Your goal »
After finding the line with "ring pip: (445, 516)" in the entries below, retype exactly each line from there through the line with "index dip: (760, 422)", including that final line.

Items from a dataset
[Start of section]

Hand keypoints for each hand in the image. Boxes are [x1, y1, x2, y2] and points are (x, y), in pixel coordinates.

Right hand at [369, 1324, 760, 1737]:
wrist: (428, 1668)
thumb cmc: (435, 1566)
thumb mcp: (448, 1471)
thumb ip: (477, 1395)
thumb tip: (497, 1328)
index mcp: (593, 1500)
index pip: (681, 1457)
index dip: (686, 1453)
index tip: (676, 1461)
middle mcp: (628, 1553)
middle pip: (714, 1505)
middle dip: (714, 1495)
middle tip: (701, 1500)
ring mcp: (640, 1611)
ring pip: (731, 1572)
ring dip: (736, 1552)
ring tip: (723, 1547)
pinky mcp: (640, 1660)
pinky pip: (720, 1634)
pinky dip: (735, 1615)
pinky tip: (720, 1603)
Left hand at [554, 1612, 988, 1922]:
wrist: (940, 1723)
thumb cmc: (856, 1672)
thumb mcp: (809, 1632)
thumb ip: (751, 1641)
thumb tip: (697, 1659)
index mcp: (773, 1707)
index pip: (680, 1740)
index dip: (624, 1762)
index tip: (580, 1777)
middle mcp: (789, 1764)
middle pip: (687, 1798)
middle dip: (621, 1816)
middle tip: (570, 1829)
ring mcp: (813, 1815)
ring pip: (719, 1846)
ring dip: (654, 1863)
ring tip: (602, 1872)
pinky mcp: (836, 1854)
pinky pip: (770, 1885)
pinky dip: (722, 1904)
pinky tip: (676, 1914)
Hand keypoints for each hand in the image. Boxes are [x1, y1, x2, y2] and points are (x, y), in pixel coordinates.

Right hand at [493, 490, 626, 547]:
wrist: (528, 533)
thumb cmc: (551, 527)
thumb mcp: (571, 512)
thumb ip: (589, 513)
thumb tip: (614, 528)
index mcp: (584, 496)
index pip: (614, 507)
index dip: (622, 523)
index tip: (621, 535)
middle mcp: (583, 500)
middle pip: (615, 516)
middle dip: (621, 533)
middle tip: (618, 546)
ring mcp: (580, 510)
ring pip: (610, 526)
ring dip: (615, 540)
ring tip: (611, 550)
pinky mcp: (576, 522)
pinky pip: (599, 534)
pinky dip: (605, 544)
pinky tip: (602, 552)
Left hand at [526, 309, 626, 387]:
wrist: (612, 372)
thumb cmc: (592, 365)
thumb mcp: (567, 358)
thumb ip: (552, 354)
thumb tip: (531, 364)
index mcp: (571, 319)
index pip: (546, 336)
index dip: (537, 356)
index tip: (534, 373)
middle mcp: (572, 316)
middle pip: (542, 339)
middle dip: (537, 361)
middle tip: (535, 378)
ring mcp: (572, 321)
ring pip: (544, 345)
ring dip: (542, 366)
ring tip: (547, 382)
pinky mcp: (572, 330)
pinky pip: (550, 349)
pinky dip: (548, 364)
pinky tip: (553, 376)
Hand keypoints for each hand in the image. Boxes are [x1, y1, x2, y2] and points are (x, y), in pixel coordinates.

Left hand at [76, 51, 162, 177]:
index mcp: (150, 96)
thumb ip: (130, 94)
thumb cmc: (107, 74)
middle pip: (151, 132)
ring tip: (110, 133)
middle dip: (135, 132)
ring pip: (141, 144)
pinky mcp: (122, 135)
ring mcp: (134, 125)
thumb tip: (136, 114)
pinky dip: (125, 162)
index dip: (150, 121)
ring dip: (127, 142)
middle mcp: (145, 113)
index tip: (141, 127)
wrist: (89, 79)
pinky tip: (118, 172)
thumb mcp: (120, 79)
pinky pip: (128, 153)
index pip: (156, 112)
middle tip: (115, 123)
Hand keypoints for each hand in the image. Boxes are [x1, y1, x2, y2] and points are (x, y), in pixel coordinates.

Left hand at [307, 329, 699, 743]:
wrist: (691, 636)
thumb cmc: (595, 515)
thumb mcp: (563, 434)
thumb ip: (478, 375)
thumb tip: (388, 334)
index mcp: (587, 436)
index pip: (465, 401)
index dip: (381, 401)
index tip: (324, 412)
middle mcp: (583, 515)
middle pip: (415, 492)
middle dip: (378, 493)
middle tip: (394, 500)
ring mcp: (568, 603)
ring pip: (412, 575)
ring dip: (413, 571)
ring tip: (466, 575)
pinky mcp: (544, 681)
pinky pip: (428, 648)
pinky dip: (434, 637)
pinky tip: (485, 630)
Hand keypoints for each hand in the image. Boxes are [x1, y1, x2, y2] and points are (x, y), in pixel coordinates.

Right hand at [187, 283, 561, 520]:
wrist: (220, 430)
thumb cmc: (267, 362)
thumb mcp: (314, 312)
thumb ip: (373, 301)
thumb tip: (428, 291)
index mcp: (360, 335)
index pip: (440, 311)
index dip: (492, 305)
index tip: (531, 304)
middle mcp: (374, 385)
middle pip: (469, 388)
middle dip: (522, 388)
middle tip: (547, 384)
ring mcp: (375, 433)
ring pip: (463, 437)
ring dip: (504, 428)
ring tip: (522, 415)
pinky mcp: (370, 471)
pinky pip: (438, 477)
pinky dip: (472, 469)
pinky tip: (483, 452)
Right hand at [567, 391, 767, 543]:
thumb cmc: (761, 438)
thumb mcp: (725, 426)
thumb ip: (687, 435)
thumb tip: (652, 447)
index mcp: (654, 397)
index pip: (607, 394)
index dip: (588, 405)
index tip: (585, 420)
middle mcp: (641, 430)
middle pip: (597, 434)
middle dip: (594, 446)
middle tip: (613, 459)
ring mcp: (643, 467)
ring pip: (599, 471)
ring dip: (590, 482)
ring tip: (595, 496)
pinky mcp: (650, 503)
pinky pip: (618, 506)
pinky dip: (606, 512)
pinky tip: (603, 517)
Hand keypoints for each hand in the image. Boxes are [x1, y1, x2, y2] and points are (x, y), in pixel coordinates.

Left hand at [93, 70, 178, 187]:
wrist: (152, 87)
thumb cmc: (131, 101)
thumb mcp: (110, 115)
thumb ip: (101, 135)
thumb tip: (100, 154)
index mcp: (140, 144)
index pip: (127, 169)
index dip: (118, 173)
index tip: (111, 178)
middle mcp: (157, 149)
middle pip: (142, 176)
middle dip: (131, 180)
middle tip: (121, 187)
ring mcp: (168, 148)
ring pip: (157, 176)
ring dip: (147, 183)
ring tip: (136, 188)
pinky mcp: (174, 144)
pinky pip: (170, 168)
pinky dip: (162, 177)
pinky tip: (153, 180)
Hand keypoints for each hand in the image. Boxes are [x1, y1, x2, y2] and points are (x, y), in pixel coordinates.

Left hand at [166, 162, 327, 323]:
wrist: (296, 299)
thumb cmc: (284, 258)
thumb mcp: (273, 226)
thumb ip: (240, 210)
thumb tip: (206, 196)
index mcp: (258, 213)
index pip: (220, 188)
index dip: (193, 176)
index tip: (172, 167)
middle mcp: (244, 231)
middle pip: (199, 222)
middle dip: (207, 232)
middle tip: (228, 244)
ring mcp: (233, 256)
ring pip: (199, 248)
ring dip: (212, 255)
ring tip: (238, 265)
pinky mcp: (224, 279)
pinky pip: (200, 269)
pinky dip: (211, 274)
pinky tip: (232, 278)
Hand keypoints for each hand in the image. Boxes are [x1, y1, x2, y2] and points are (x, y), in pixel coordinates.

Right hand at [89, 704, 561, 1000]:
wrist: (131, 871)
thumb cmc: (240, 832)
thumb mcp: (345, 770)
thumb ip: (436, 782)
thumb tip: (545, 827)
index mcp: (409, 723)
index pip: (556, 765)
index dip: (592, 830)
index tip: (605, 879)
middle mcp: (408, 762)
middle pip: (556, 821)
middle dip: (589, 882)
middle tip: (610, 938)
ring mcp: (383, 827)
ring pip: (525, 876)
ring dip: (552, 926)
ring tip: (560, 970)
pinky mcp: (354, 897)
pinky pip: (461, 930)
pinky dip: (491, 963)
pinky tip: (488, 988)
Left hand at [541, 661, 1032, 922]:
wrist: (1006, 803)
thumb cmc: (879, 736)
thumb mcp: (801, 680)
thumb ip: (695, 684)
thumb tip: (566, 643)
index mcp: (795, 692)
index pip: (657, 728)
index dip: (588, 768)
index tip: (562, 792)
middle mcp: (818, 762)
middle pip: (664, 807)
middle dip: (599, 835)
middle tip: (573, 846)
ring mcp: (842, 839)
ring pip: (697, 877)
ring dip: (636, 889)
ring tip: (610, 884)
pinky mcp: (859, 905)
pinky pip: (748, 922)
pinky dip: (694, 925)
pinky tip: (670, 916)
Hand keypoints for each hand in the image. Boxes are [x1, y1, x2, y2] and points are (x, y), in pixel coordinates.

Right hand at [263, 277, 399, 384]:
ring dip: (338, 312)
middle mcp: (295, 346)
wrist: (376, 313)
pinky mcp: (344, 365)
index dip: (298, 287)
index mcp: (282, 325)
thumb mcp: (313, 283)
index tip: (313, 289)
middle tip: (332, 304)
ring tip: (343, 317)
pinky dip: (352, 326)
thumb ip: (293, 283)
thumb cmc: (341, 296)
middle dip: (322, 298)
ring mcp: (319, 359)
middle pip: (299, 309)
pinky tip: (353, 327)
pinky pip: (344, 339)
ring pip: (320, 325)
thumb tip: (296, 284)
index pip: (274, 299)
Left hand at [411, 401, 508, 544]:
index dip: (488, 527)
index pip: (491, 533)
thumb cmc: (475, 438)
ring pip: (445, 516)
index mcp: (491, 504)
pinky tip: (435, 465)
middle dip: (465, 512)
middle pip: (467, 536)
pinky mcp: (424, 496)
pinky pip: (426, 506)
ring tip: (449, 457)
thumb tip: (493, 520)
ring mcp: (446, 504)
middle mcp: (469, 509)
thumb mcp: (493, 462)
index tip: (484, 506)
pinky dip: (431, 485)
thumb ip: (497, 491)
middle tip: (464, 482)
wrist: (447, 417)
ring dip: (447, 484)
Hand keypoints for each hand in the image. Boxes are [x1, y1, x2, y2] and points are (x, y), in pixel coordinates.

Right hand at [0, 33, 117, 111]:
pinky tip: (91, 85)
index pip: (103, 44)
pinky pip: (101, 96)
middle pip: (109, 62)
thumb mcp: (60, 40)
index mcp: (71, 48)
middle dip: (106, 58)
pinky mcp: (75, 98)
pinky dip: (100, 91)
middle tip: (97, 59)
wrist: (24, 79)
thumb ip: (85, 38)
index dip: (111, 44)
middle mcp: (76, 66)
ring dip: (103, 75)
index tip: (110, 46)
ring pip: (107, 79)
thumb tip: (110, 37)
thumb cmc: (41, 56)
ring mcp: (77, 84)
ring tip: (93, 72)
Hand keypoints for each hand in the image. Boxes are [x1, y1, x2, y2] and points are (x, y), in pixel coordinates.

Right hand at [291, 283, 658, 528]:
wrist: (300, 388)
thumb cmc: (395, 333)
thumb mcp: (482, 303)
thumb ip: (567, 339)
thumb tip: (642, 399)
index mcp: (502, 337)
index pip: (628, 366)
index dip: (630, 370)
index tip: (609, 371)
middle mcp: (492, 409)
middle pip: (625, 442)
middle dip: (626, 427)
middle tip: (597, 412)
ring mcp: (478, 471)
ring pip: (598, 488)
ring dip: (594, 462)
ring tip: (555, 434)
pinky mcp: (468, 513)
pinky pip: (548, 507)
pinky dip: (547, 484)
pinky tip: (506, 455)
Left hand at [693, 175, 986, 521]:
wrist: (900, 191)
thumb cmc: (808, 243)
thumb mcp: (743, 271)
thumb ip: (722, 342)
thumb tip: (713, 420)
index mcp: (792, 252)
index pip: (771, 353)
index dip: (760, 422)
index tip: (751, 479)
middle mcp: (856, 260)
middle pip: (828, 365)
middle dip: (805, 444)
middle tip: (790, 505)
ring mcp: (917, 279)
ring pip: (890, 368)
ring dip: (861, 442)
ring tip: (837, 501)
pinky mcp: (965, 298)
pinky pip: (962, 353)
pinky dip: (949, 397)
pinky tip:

[End of section]

Task solution »
ring pip: (445, 516)
index mcp: (491, 504)
pinky tip: (435, 465)
middle dip: (465, 512)
middle pip: (467, 536)
pinky mcp: (424, 496)
pinky pip: (426, 506)
ring tip: (449, 457)
thumb tip: (493, 520)
ring mcp: (446, 504)
middle mcp: (469, 509)
thumb mcp: (493, 462)
index tip: (484, 506)
pinky dip: (431, 485)
thumb ip: (497, 491)
middle tip: (464, 482)
wrist: (447, 417)
ring dip: (447, 484)
Hand keypoints for each hand in the image. Boxes are [x1, y1, x2, y2] and points are (x, y), in pixel coordinates.

Right hand at [0, 33, 117, 111]:
pinky tip: (91, 85)
index pip: (103, 44)
pinky pip: (101, 96)
middle pip: (109, 62)
thumb mcp: (60, 40)
index mcp: (71, 48)
middle dip: (106, 58)
pinky mcp: (75, 98)
pinky dip: (100, 91)
middle tip: (97, 59)
wrist: (24, 79)
thumb ip: (85, 38)
index dip: (111, 44)
middle mcp: (76, 66)
ring dip: (103, 75)
index tip: (110, 46)
ring pip: (107, 79)
thumb tip: (110, 37)
thumb cmc: (41, 56)
ring mcp: (77, 84)
ring tip: (93, 72)
Hand keypoints for each hand in the image. Boxes are [x1, y1, x2, y2] and points are (x, y), in pixel coordinates.

Right hand at [291, 283, 658, 528]:
wrist: (300, 388)
thumb cmc: (395, 333)
thumb mcp: (482, 303)
thumb ip: (567, 339)
thumb tip: (642, 399)
index mcp: (502, 337)
index pip: (628, 366)
index dip: (630, 370)
index tip: (609, 371)
middle mcp: (492, 409)
middle pip: (625, 442)
middle dip: (626, 427)
middle tip: (597, 412)
ring mcp: (478, 471)
ring pip: (598, 488)
ring dip: (594, 462)
ring tip: (555, 434)
pinky mcp: (468, 513)
pinky pip: (548, 507)
pinky dip: (547, 484)
pinky tip: (506, 455)
Left hand at [693, 175, 986, 521]:
wrist: (900, 191)
thumb cmc: (808, 243)
thumb mcp: (743, 271)
thumb ip: (722, 342)
thumb tip: (713, 420)
index mcp: (792, 252)
index pip: (771, 353)
index dip: (760, 422)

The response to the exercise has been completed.